■ The problem
Pick every line from the data that holds the word "wash".

[Records from a data collection]

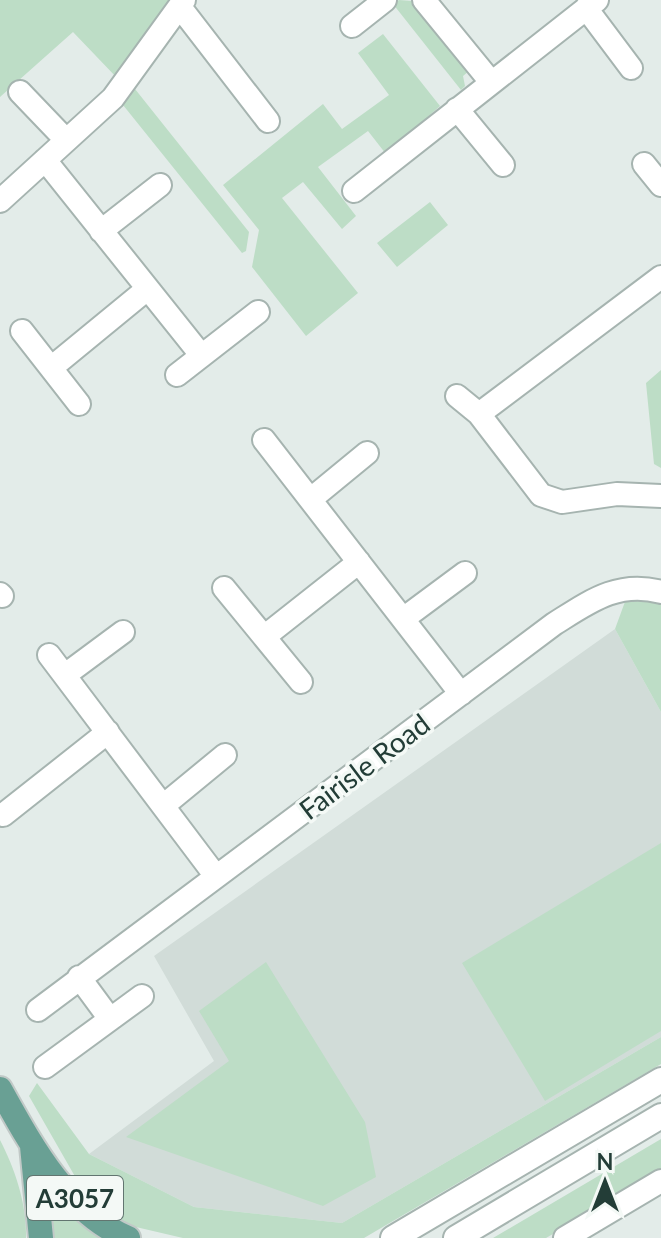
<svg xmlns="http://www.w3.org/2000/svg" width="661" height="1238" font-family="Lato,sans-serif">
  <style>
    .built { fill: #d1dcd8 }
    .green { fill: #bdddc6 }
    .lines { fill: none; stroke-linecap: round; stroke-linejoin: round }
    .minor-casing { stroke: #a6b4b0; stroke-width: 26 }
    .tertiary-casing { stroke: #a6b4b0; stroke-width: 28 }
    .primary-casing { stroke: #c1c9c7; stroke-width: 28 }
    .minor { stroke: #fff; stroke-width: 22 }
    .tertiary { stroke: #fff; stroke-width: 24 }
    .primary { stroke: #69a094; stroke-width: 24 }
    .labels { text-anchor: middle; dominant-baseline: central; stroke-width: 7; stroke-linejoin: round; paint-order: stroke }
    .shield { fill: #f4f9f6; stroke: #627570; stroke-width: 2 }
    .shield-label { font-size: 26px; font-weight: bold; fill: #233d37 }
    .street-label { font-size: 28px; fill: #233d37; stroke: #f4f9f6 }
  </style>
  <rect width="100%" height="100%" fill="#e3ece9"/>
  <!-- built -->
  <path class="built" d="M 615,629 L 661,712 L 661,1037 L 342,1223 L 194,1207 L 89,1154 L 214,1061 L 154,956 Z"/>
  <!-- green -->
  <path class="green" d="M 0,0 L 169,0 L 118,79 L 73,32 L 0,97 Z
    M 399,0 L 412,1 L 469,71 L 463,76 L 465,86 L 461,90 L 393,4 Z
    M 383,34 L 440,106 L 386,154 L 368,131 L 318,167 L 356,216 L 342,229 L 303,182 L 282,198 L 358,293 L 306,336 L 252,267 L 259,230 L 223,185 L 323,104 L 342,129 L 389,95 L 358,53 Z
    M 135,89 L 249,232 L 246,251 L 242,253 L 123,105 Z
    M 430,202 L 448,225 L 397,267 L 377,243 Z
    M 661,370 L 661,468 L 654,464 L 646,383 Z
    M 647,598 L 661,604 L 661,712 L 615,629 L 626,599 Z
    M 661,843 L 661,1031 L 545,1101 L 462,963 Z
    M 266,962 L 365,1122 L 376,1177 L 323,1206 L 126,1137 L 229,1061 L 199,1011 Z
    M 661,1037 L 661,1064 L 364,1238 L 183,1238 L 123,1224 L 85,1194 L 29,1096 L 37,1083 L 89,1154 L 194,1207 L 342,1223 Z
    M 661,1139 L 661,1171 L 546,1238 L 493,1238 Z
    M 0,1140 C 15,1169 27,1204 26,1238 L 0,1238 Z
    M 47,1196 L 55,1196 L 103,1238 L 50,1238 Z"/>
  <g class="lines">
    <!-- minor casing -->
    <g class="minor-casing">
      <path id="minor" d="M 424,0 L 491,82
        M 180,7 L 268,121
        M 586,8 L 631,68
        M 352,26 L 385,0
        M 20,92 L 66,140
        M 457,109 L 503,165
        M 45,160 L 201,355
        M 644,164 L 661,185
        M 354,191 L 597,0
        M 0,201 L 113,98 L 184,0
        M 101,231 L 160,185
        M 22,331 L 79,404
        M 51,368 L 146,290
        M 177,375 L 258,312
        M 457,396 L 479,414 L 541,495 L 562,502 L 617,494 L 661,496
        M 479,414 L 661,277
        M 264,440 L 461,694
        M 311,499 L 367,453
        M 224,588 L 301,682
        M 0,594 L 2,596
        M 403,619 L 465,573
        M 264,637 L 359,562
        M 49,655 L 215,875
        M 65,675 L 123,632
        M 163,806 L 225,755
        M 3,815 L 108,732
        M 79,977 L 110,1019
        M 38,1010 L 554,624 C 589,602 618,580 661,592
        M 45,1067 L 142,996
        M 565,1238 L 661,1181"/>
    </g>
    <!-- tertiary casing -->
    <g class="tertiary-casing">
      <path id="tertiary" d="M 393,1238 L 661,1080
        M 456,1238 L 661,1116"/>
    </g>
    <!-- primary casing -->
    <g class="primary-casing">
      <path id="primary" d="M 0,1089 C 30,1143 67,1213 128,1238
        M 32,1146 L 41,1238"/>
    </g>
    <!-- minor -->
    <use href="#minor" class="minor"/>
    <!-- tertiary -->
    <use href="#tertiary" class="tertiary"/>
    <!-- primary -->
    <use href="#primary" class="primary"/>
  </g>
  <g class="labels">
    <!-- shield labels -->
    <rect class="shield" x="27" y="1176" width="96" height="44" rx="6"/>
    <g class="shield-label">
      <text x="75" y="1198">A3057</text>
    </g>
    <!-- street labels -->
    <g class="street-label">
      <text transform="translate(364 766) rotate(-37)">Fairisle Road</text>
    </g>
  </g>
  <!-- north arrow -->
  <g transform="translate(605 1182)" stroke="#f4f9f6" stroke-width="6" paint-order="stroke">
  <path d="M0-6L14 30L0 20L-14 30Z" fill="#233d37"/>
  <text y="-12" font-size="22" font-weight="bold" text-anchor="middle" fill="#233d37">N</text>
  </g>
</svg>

...

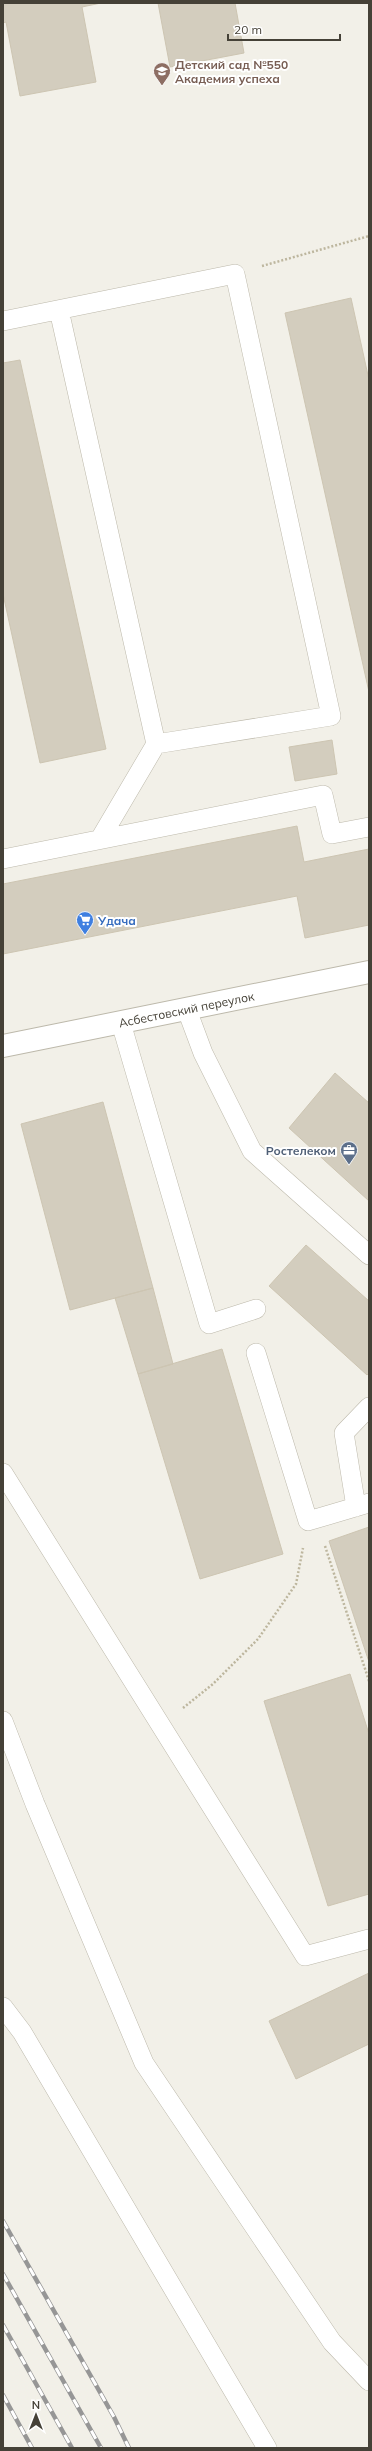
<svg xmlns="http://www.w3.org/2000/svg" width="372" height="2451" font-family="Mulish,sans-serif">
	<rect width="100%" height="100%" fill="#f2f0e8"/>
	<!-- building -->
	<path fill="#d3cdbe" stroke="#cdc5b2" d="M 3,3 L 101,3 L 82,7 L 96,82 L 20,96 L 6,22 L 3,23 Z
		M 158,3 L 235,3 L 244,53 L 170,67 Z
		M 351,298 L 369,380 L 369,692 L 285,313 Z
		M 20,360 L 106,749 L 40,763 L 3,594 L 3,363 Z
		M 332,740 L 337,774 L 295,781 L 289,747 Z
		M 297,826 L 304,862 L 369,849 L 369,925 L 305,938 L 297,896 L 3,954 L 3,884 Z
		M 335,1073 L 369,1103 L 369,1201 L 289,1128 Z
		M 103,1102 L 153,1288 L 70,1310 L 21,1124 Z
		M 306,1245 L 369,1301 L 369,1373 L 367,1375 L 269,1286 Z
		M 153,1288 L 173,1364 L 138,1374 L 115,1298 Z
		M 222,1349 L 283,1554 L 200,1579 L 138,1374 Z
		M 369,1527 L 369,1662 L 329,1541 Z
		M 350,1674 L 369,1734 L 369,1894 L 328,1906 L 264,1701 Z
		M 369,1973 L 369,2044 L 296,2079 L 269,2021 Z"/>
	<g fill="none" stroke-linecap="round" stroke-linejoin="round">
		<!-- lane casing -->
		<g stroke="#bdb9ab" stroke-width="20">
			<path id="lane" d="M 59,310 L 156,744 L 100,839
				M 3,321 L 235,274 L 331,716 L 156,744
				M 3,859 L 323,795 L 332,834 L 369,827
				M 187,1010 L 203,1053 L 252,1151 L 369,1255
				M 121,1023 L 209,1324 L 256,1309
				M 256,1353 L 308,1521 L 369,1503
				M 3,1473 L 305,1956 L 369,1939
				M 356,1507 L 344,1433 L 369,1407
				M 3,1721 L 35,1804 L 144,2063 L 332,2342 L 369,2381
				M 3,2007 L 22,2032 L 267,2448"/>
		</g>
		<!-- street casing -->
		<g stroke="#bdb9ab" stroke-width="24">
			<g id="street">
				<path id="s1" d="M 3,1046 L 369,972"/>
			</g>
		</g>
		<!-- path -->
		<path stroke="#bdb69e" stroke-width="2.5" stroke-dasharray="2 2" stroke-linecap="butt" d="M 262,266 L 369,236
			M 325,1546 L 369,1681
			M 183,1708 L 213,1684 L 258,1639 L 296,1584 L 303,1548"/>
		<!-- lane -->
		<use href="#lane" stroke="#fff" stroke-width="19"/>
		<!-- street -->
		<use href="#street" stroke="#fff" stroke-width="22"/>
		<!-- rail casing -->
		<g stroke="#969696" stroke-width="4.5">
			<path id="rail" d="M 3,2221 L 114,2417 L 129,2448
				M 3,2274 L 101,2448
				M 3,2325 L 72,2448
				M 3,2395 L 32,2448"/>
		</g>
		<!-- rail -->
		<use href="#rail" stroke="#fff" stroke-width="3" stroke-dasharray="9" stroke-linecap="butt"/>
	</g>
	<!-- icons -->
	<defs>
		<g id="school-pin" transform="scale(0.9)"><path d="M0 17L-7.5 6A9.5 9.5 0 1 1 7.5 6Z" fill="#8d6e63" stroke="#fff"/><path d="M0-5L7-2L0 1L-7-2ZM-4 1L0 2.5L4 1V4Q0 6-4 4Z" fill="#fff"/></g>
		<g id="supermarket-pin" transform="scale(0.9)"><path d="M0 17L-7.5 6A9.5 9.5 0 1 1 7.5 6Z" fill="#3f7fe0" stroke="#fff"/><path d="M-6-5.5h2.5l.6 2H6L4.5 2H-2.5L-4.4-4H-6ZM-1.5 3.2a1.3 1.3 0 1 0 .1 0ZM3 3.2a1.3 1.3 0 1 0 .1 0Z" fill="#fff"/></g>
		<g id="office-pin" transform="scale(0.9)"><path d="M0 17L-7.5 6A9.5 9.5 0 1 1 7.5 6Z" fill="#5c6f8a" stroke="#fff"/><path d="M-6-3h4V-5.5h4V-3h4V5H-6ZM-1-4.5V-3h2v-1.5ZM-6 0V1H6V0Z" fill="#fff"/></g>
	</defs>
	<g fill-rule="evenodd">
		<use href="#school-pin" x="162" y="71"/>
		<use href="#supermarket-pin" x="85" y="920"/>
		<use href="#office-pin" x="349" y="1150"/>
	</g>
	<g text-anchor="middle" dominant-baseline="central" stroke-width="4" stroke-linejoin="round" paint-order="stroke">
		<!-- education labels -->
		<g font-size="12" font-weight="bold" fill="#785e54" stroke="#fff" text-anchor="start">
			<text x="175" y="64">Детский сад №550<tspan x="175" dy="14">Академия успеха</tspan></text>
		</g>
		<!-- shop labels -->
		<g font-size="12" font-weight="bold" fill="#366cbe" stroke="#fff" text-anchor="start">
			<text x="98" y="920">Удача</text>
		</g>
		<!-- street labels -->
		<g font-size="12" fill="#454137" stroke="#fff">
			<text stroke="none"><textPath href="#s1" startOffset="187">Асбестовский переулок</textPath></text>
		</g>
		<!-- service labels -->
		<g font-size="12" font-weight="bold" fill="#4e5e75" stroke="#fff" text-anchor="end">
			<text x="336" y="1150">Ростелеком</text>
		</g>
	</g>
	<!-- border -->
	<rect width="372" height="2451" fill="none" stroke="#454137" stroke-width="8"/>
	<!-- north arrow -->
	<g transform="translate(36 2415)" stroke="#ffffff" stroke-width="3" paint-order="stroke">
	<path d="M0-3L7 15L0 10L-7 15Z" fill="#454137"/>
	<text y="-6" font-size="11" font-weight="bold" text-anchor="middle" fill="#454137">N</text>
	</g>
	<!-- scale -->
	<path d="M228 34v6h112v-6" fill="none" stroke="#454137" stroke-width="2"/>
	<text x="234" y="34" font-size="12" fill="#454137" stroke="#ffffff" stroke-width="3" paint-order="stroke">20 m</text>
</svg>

==

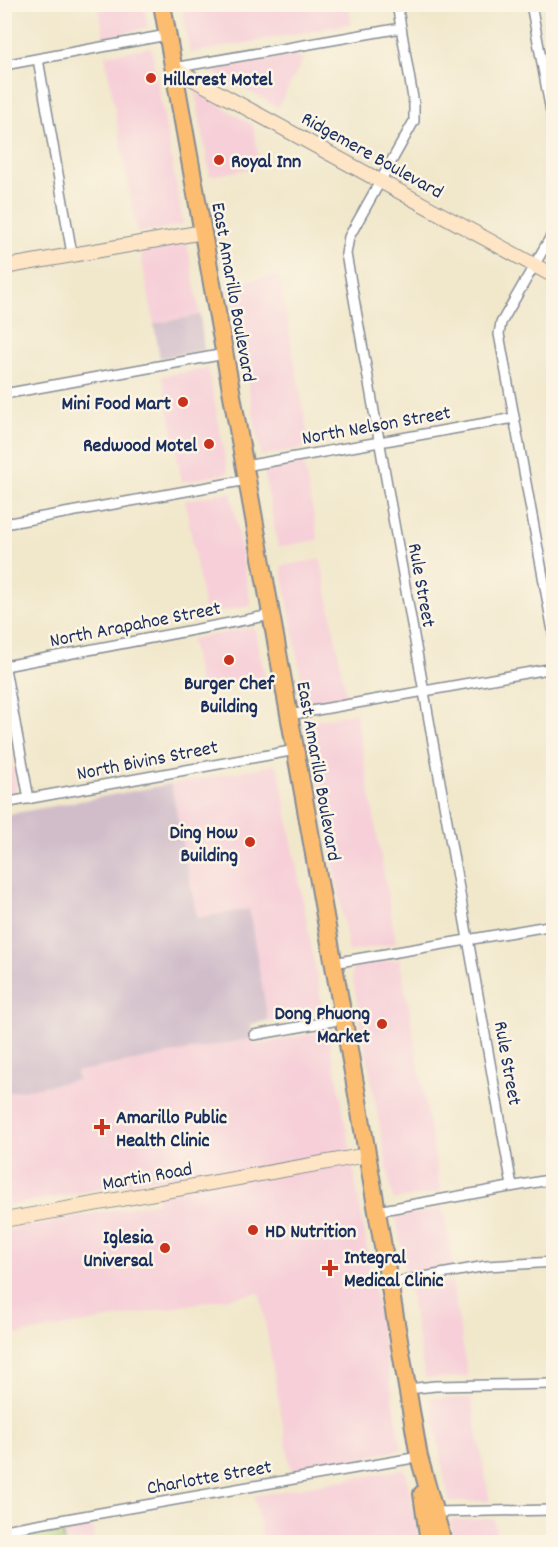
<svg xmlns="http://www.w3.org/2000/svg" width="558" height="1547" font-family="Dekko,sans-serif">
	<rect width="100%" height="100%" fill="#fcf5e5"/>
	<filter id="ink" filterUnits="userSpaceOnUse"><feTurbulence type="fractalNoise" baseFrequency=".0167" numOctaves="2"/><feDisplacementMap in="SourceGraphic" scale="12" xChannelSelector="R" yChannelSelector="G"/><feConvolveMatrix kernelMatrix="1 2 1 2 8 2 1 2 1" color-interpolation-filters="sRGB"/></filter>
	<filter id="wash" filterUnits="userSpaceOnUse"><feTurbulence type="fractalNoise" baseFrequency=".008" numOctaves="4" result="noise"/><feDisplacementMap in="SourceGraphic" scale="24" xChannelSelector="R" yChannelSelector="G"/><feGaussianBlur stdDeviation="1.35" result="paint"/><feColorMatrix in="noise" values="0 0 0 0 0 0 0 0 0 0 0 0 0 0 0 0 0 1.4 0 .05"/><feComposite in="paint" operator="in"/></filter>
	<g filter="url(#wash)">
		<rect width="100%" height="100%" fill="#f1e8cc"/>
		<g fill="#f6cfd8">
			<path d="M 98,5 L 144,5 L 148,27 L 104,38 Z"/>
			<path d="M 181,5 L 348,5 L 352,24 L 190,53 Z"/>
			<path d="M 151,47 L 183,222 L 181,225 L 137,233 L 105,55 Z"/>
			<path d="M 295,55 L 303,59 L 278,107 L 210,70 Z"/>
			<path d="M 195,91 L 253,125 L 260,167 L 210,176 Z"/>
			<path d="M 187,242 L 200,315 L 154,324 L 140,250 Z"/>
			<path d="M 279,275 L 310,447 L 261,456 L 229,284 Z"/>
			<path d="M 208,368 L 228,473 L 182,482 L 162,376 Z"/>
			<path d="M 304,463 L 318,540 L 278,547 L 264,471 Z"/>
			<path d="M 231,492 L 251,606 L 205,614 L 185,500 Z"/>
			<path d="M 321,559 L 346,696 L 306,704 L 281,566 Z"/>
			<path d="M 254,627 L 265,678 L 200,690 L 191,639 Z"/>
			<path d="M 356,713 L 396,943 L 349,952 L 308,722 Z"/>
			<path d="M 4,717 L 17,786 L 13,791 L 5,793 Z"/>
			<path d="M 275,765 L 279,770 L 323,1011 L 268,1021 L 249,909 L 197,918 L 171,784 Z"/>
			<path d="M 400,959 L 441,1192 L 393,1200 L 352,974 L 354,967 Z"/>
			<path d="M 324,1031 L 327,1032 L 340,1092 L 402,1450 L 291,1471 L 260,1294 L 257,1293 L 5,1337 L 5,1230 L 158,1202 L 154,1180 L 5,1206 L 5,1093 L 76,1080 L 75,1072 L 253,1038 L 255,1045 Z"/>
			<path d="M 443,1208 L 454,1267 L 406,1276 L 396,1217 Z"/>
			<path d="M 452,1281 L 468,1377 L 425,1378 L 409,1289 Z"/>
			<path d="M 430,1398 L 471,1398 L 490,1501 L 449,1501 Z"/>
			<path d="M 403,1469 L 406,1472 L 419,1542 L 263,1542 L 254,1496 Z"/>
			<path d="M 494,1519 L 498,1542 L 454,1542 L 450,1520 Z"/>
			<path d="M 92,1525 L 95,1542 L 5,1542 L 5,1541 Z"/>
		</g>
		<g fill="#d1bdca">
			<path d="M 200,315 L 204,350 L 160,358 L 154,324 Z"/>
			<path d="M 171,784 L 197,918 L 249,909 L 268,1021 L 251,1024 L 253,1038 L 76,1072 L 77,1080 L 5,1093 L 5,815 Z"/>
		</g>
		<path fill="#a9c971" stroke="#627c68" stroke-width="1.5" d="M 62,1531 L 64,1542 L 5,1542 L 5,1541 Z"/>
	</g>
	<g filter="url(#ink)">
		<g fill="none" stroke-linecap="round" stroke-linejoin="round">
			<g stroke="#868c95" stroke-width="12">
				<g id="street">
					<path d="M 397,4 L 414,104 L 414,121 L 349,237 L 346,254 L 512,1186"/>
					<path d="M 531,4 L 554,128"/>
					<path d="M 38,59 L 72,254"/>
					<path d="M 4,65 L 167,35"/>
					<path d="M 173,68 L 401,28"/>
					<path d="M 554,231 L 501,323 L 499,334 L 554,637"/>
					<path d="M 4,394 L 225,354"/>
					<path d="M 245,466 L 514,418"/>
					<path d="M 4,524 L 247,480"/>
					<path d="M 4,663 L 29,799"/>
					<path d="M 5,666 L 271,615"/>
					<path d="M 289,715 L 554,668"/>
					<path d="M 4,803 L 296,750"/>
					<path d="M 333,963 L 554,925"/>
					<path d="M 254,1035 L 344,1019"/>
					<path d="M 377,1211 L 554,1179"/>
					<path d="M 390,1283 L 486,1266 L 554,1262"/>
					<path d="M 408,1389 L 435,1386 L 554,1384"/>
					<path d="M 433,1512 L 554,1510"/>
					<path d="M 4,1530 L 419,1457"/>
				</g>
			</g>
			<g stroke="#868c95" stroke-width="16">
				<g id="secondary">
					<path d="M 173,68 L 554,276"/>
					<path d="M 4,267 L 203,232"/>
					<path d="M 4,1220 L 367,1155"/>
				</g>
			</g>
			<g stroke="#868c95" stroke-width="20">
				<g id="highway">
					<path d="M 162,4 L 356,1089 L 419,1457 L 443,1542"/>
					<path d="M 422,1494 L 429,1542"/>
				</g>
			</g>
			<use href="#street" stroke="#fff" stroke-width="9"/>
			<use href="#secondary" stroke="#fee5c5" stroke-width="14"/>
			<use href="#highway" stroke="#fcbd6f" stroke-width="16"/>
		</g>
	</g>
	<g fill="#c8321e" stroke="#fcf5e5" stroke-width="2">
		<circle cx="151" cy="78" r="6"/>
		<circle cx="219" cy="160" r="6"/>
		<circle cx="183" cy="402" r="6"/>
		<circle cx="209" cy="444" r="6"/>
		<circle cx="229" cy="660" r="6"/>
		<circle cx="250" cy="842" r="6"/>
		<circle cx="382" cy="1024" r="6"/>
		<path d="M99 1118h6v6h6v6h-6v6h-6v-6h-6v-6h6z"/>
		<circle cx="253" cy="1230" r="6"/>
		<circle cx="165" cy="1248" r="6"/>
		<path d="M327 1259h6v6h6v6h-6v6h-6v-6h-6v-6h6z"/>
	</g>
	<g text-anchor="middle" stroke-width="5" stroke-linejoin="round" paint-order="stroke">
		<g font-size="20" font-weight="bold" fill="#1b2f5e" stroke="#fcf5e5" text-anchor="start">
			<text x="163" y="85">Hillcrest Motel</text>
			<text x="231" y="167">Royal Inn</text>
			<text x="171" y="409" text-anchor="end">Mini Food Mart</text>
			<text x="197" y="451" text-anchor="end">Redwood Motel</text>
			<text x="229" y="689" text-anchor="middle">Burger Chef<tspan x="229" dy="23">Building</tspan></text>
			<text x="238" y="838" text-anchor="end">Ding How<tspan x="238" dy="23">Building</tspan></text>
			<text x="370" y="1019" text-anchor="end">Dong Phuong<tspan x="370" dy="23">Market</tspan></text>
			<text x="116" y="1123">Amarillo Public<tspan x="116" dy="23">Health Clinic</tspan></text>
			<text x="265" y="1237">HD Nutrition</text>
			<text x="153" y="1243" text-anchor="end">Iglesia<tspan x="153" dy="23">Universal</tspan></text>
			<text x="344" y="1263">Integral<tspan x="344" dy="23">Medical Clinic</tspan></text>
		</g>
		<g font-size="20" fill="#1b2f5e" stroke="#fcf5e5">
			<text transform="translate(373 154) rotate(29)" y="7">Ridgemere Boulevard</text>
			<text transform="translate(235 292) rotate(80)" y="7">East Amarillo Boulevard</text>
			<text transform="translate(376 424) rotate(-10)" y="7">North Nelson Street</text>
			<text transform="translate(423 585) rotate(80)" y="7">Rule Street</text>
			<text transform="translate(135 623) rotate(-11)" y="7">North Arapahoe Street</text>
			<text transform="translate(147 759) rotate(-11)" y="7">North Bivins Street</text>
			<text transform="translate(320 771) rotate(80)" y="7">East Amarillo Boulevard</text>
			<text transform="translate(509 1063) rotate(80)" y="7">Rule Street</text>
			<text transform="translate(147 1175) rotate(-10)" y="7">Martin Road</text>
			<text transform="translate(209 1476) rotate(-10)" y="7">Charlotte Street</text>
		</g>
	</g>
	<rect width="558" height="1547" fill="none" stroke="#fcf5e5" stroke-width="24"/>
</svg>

■ Answer space
	<filter id="wash" filterUnits="userSpaceOnUse"><feTurbulence type="fractalNoise" baseFrequency=".008" numOctaves="4" result="noise"/><feDisplacementMap in="SourceGraphic" scale="24" xChannelSelector="R" yChannelSelector="G"/><feGaussianBlur stdDeviation="1.35" result="paint"/><feColorMatrix in="noise" values="0 0 0 0 0 0 0 0 0 0 0 0 0 0 0 0 0 1.4 0 .05"/><feComposite in="paint" operator="in"/></filter>
	<g filter="url(#wash)">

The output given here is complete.